Seketika Hanawa terdiam dan menghentikan kegiatan memotongnya.
"Tuan Hanawa udah selamatin saya. Dan saya nggak tau kalau misal malam itu yang saya tabrak bukan orang baik seperti Tuan Hanawa mungkin saya—"
"Orang baik?" Hanawa mengesampingkan piring berisi potongan apel dan mendecah.
Dia nggak tersenyum, melainkan cuma mengangkat satu sudut bibirnya naik. Catat itu, cuma mengangkat satu sudut.
"Do you think so?" Hanawa balik memandang Leonxora. Mengangkat satu alisnya naik.
Lagi-lagi, Leonxora nggak bisa menebak ekspresi apa itu. Senang kah? Tersanjung? Marah? Atau ekspresi yang menganggap omongan Leonxora ini omong kosong?
Wajah Hanawa benar-benar tanpa klu.
"Sure, Tuan selamatkan saya, dan itu salah satu contoh dari perbuatan baik. Ya kan?" Leonxora bicara dengan teori polosnya.
"Gimana kalau itu semua ada harganya?"
"Ah?"
Hanawa tertawa kecil, "Aku nggak secara sukarela menolong kamu. Ada harganya, semua yang ada di dunia ini berbayar, nggak gratis."
Leonxora terdiam sebentar, "Apa itu.. harganya? Saya pasti usahakan sebaik mungkin buat membalas jasa Tuan Hanawa. Apa Tuan mau saya masakin sesuatu? Aku cukup terampil masak, bisa bikin cake juga. Atau mau aku mainkan piano? Aku bisa alat musik khususnya piano," ujar Leonxora dengan sangat antusias.
Baginya nggak masalah kalau memang ini ada harganya. Toh jasa Hanawa juga lebih besar, dia pahlawan, untuk hidup Leonxora khususnya. Hanawa menjadi yang paling bersinar di mata Leon sejak saat itu juga.
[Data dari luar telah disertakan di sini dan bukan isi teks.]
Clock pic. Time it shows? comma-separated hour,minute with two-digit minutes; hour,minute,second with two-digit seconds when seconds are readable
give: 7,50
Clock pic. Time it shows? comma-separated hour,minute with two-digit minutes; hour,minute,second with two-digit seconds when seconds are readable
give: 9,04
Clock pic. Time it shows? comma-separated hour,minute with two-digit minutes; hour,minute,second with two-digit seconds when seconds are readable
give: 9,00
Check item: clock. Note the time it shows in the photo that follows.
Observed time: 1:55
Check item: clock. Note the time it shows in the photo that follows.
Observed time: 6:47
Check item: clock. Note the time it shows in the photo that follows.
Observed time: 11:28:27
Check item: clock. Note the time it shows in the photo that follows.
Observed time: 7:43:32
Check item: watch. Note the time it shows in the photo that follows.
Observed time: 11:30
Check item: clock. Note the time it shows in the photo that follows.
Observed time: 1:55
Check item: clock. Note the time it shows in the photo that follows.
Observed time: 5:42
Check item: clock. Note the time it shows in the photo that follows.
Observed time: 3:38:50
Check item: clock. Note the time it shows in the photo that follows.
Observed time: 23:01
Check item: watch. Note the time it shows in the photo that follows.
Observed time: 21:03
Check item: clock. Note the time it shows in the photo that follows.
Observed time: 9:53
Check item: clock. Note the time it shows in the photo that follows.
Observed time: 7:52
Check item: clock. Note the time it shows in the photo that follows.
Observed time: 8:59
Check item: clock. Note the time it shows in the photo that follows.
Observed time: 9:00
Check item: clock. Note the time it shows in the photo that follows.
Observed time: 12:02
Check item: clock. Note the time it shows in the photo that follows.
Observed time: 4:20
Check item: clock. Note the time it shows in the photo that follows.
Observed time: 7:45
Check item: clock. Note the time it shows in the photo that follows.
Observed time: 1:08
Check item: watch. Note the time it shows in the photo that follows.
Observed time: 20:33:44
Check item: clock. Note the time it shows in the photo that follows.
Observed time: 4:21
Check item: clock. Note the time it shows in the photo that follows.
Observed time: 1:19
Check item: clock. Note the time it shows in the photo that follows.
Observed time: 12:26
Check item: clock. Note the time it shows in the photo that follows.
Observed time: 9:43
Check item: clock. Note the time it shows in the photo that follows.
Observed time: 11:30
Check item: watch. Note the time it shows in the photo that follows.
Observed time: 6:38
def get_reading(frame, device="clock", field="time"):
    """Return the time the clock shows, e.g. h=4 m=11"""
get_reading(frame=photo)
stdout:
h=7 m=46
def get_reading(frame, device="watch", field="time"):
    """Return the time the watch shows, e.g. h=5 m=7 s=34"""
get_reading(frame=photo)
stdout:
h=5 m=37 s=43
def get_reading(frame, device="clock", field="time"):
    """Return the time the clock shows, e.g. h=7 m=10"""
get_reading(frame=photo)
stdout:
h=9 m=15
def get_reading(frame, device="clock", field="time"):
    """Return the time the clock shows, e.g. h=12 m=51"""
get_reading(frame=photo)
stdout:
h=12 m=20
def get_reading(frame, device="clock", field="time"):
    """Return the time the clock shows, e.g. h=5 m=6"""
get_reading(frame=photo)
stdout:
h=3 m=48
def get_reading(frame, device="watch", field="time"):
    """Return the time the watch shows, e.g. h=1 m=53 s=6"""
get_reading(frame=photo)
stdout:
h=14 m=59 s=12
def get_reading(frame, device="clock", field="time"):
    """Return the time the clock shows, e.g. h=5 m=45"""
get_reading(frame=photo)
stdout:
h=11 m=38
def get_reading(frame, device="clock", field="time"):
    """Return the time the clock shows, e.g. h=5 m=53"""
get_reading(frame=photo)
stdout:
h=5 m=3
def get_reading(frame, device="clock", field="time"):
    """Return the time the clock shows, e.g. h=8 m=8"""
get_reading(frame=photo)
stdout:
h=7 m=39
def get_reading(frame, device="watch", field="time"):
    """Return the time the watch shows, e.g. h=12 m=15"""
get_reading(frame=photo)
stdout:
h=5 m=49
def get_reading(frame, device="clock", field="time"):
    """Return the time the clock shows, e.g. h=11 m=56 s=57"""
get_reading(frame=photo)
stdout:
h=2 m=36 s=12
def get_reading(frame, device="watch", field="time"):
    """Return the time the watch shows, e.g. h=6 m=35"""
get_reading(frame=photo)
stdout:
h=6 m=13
Terhitung malam dimana dia menyelamatkan dirinya, di detik itu juga Leonxora mulai menyukai Hanawa.
Hanawa mendecah. Ia lalu bangkit dan pindah posisi duduk ke kursi sebelah Leonxora. Dia membawa serta sepiring potongan apel. Menusukkan garpu ke satu dadu apel lalu mencolekkannya ke krim.
"Eat," perintahnya pada Leonxora.
Leon langsung memakannya tanpa bertanya. Pipinya sedikit mengembung, penuh oleh apel. Dan krim yang kelihatan tersisa di bibir merah plum-nya.
"All you have to do is.. sign the contract."
"Kontrak?"
Hanawa berbisik, "Kontrak atas kepemilikan diri kamu," dia mendekatkan wajahnya.
"buat jadi kucing punyaku."
Cup!
Dijilatnya habis krim di bibir Leonxora yang sekaligus menjadi momen awal ciuman mereka.